Par cet accrochage très radical, et surtout parce qu’elle n’impose aucun système à la prise de vue, Sophie Ristelhueber parvient à préserver l’intimité de ses modèles. Elle concentre ses images sur les cicatrices, dont les fils n’ont pas encore été ôtés. Comme des lignes de barbelés sur un territoire, elle divisent, pour ne pas dire qu’elles déchirent, la surface du corps et de l’image de manière arbitraire – forcément injuste.

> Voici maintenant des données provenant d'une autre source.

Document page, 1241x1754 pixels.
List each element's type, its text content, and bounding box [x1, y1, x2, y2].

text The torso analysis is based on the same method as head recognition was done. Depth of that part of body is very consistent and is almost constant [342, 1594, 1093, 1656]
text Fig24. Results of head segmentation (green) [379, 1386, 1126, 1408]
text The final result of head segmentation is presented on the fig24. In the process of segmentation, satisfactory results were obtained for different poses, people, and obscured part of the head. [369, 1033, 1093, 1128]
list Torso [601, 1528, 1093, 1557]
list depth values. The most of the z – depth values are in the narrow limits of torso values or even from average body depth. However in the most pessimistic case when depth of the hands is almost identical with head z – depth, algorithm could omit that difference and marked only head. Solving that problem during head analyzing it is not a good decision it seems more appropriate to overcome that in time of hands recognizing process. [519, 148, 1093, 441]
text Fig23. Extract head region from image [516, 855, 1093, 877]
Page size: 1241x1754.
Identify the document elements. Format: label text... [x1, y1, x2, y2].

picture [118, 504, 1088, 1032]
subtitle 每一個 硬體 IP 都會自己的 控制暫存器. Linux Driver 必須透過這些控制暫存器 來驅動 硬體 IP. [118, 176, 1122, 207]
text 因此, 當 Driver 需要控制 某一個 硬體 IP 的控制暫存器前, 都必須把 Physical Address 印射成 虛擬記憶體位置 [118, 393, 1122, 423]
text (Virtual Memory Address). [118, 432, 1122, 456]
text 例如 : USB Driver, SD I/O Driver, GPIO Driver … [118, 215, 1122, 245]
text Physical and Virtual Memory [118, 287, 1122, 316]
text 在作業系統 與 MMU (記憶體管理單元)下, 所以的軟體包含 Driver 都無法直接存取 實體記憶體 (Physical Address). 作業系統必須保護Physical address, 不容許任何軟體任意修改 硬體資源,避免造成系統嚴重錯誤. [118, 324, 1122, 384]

Les photographies de Sophie Ristelhueber ont toujours été liées à une mémoire proche, encore très vive, dans le rapport étroit qu’entretiennent mémoire personnelle et mémoire collective.
Sanguinolent
En 1991, elle avait montré traces et débris laissés dans le désert koweïtien après la guerre du Golfe. Cette série, intitulée "Fait", fut présentée au Magasin à Grenoble et éditée chez Hazan (le livre est encore disponible). On peut toujours mettre en doute les actes, et surtout la manière dont les présentent les médias, que ce soit dans le cas de la guerre du Golfe ou pour celui de l’ex-Yougoslavie – les cicatrices ont été photographiées dans un hôpital de Sarajevo.
On peut par contre plus difficilement en nier les traces. Sophie Ristelhueber propose donc au spectateur de prendre le temps de lire ces signes qui, loin de toute forme de pathos, le renvoient à sa propre réalité, à son propre jugement.
Ces images n’ont pas le caractère réaliste et sanguinolent des photographies prises, par exemple, par Andres Serrano à la morgue. Elles ne jouent sur aucune forme de théâtralité ou de picturalité, et n’en sont que plus denses. Elles n’essaient pas non plus de nous arracher de la compassion pour les victimes, comme les portraits réalisés par Louis Jammes en Bosnie. Ici, les visages ne sont montrés qu’en partie.
On évite ainsi de faire croire que la photo peut transmettre une personnalité. Seul un portrait de cicatrices nous est montré. Par contre, ces signes, eux, tranchent à fleur de peau. Ils prennent même un tel relief que chacun reste imprimé comme un sceau dans la mémoire, longtemps après l’exposition.
"Every one", jusqu’au 17 décembre, galerie Arlogos, 16, bld Gabriel Guist’hau, 44000 Nantes, tél. 40 08 27 88.
Cette série sera également présentée à Londres dans l’exposition "Warworks", au Victoria & Albert Museum, du 11 janvier au 19 mars 1995.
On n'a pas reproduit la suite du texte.